FIG 3.

CREB promotes gene expression from superenhancers. (A) Metagene analysis of H3AcK27 occupancy over superenhancers in INS-1 cells (n = 606). Effects of FSK treatment and ACREB expression are shown. (B) Enhancer ranking based on H3AcK27 ChIP-seq signal in primary islet tissue under basal and FSK-treated conditions. Genes located inside enhancers are indicated. (C) Relative effect of FSK on core (Nr4a2 and Sik1) and beta cell-restricted CREB target genes located in superenhancers (Midn and Pde10a) in INS-1 cells. Cells infected with control (GFP), ACREB, or CRTC2(S171A) adenovirus are indicated. qPCR data are presented as expression over basal levels in control GFP adenovirus-infected cells. *, P < 0.007; **, P < 0.003. (D) Time course analysis of mRNA levels in INS-1 cells exposed to FSK. mRNA profiles of core (Nr4a2) and beta cell-restricted (Lrrc10b, Syt7, and Pde10a) CREB target genes are shown.

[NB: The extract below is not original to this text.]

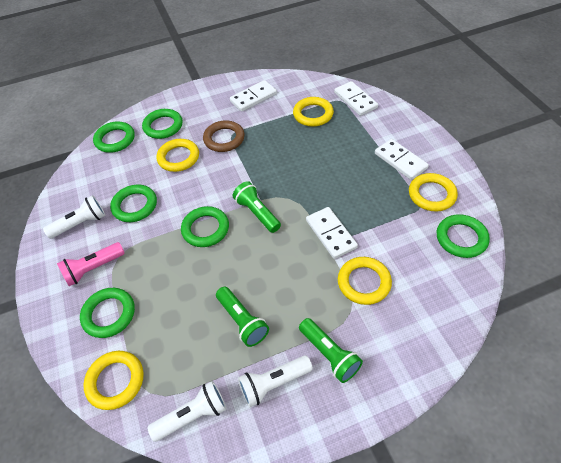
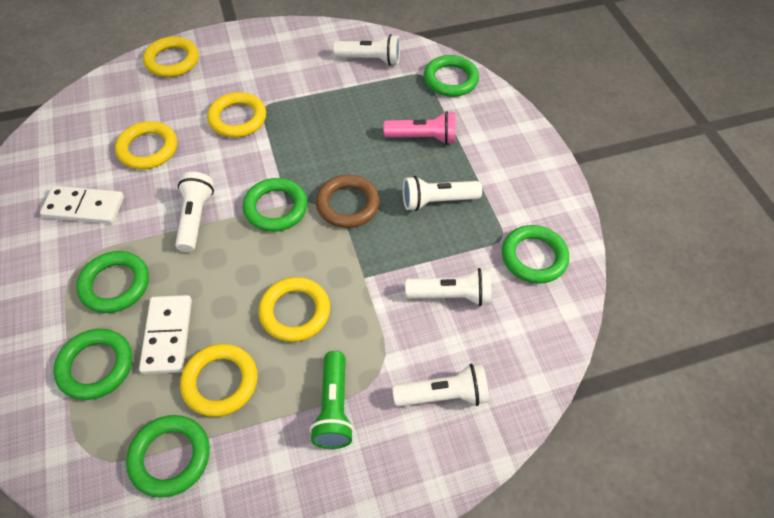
green flashlight: 3 -> 1
white domino: 4 -> 2
white flashlight: 3 -> 5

Effect of cycloheximide (CHX) on CREB or HIF target (Hmox1) gene expression are indicated. (E, top) Box plots showing FPKM values from RNA-seq studies of promoter- or superenhancer-driven CREB target genes in INS-1 cells maintained under basal conditions and following exposure to FSK. Cells expressing control (GFP) or ACREB are indicated. (Bottom) Metagene analysis of RNA Pol II and H3AcK27 enrichment over promoter- and enhancer-driven CREB targets. *, P < 0.004; **, P < 0.002; ***, P < 1 × 10⁻⁶. TTS, transcription termination site. (F) Browser plots of two conserved beta cell-specific superenhancer regions in INS-1 cells. Effect of FSK on CREB, CRTC2, BRD4, and H3AcK27 occupancy on Pol II elongation is shown. y axis values indicate normalized tag enrichment.